Flüchtlinge aus geräumtem «Dschungel"-Lager sind zurückgekehrt

Einwanderungsminister Eric Besson (Archiv)

Einwanderungsminister Eric Besson (Archiv)

Eine Woche nach der medienwirksamen Räumung eines illegalen Flüchtlingslagers am Ärmelkanal sind viele Einwanderer in das Küstengebiet zurückgekehrt.

"Die Polizei hat uns in Nîmes (in Südfrankreich) abgesetzt, mehr als tausend Kilometer von Calais entfernt, und wir haben mit dem Zug zurückfahren müssen", sagten drei junge Afghanen, die am Dienstag vergangener Woche aus dem weggebracht worden waren.

Sie seien gleich am nächsten Tag nach Calais zurückgekommen und versuchten jetzt wieder jeden Abend, über den Kanal nach Grossbritannien zu gelangen - wie die meisten Flüchtlinge in Nordfrankreich.

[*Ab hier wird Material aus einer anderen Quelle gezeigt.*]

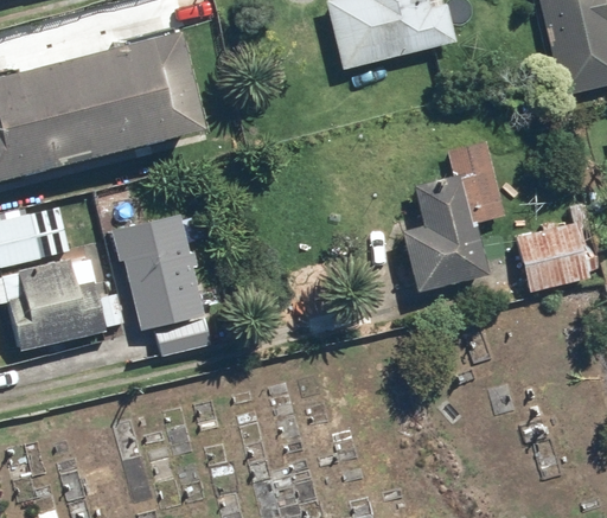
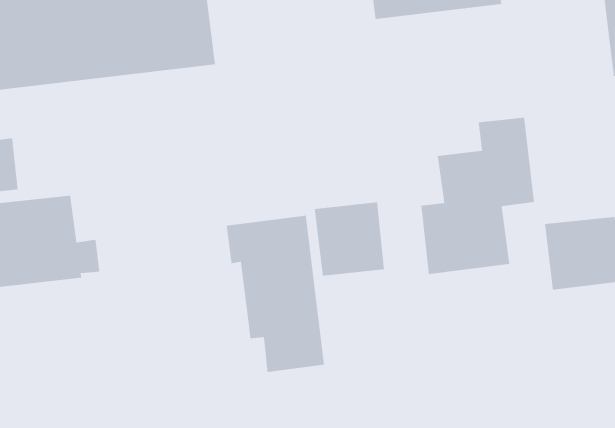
building: [108,211,211,357] -> [226,215,325,373]
building: none -> [314,201,385,277]

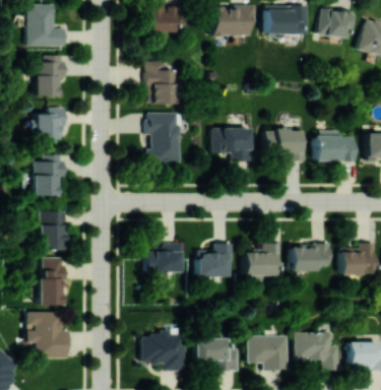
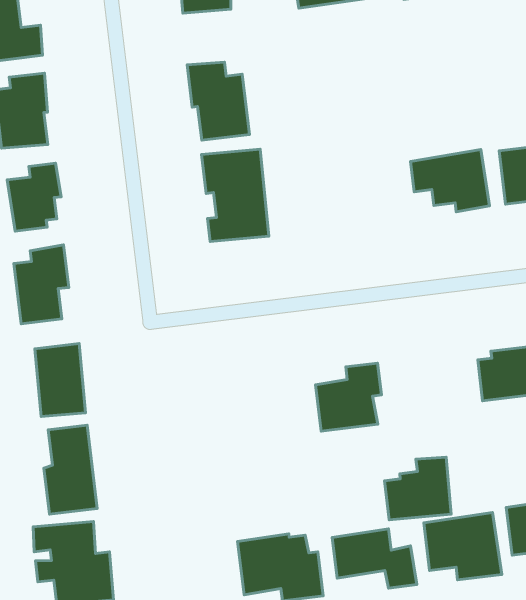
building: [211,128,255,160] -> none
building: [145,243,182,272] -> none
building: [244,243,280,276] -> [384,457,451,520]

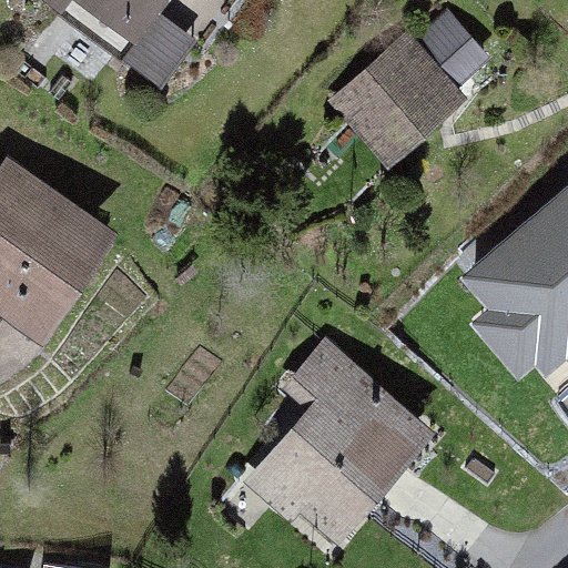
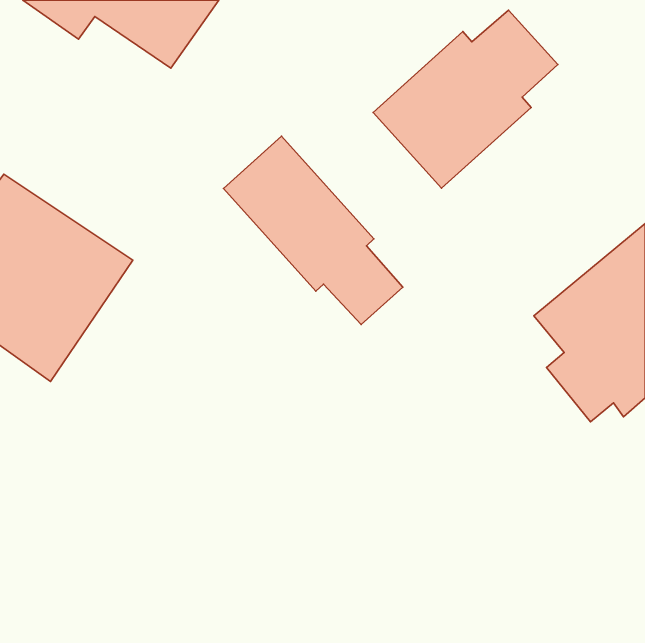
building: none -> [223,136,403,325]
building: [251,337,439,555] -> none

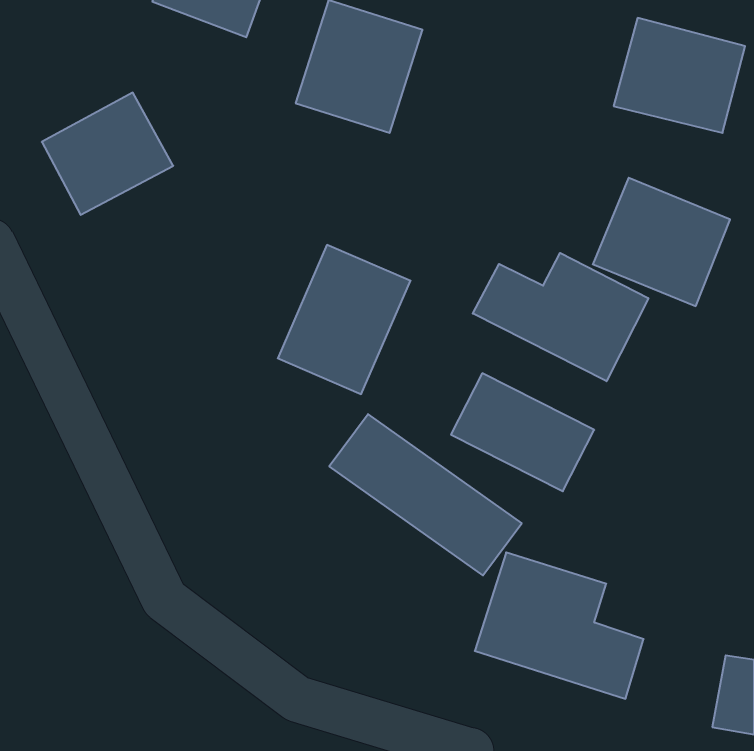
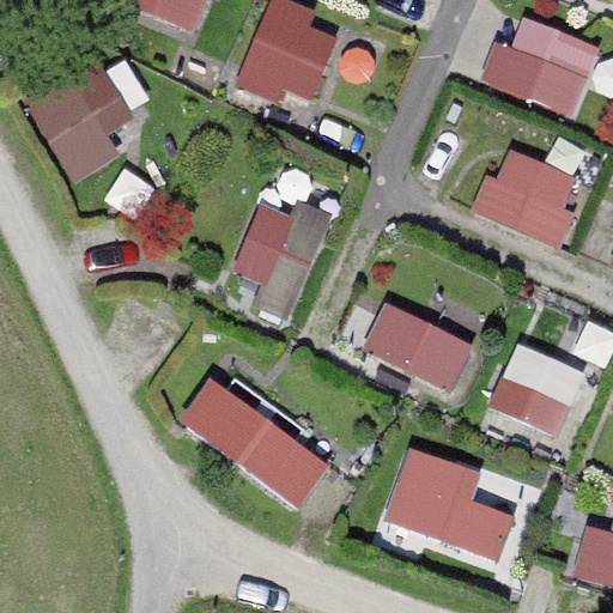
building: [473,253,648,381] -> none
building: [329,414,522,575] -> [177,381,332,510]
building: none -> [488,344,587,435]

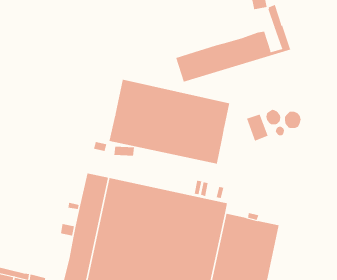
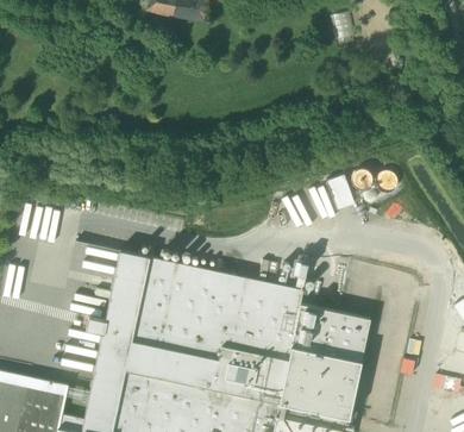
building: [175,4,291,83] -> none
building: [109,79,230,165] -> none

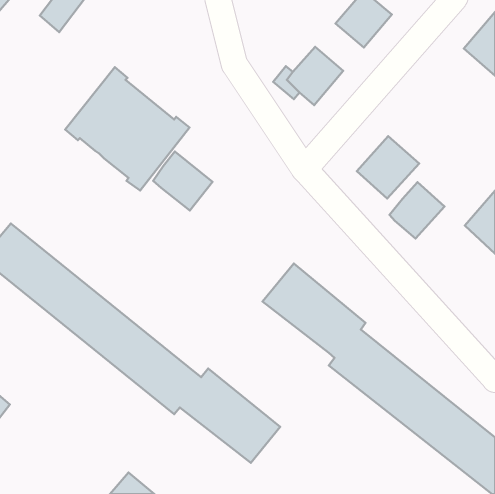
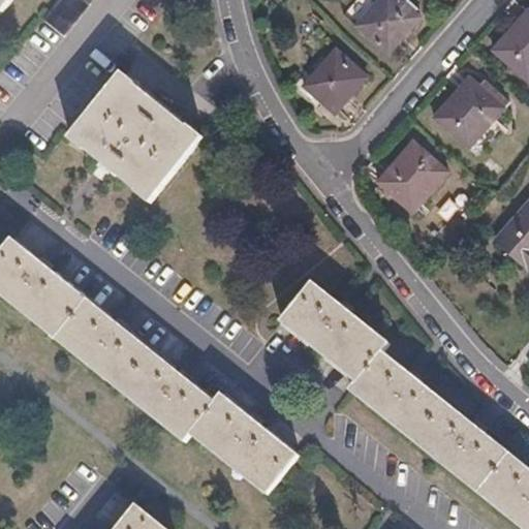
building: none -> [434,81,501,148]
building: [153,152,213,210] -> none
building: [390,182,444,239] -> none

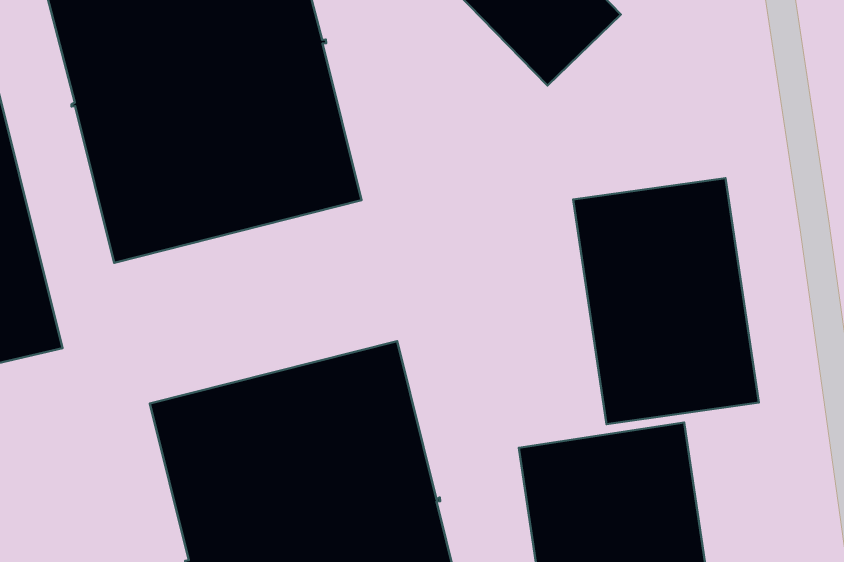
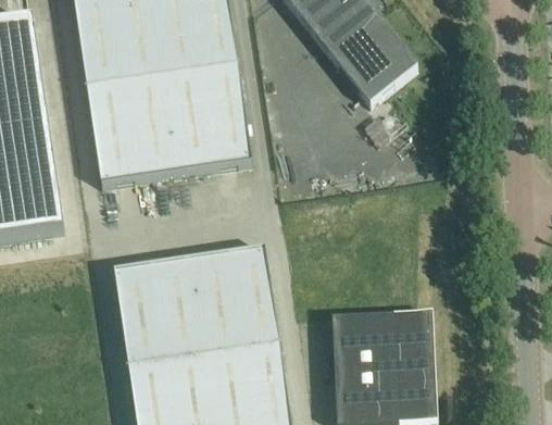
building: [573,178,759,424] -> none

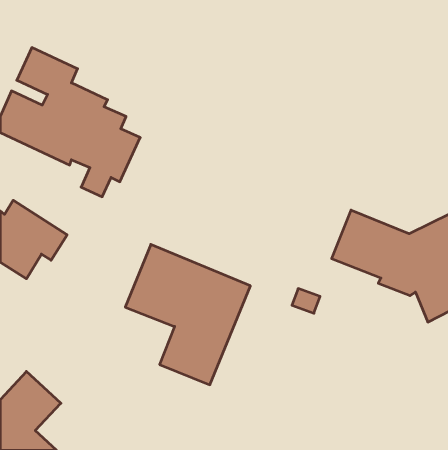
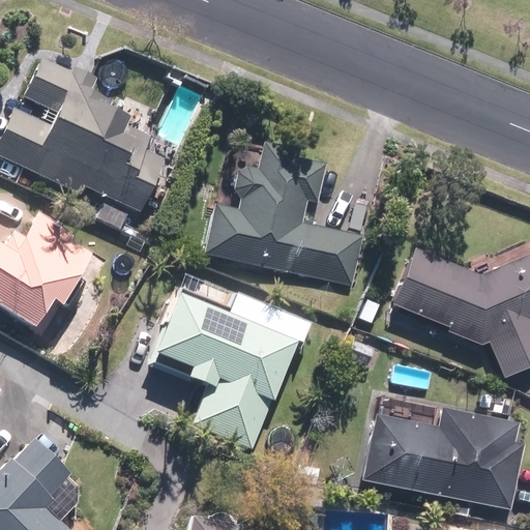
building: none -> [204,147,361,285]
building: none -> [361,406,524,508]

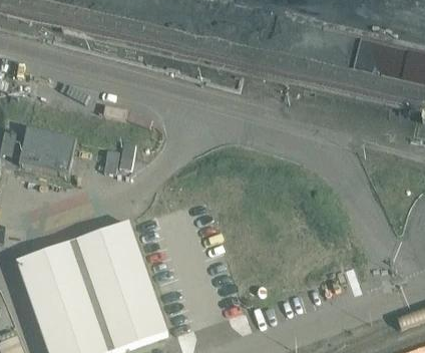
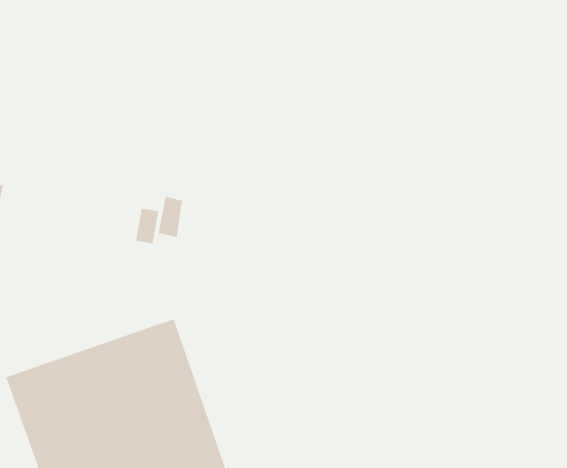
building: [20,130,77,178] -> none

Eine ehrenamtliche Mitarbeiterin der Hilfsorganisation Belle Etoile bestätigte die Rückkehr der Flüchtlinge. Ein anderer Helfer sagte, es herrsche seit einigen Tagen "eine unglaubliche Aggressivität" in Calais. Die Einwanderer seien "sehr angespannt". Ein Grossteil derer, die in das Gebiet zurückgekehrt seien, seien Schleuser.

Die konservative Regierung hatte das als "Dschungel" bekannte Lager vergangene Woche räumen lassen. Dabei wurden mehr als 250 Menschen, darunter etwa die Hälfte minderjährig, abgeführt; die meisten Flüchtlinge hatten das Lager allerdings schon in den Tagen zuvor verlassen, weil die Räumung angekündigt worden war.

Einwanderungsminister Eric Besson sagte, der Einsatz sei "ein Erfolg" gewesen. Das Ziel, ein wildes Lager und "eine Drehscheibe für Menschenhändler" zu zerstören, sei erreicht.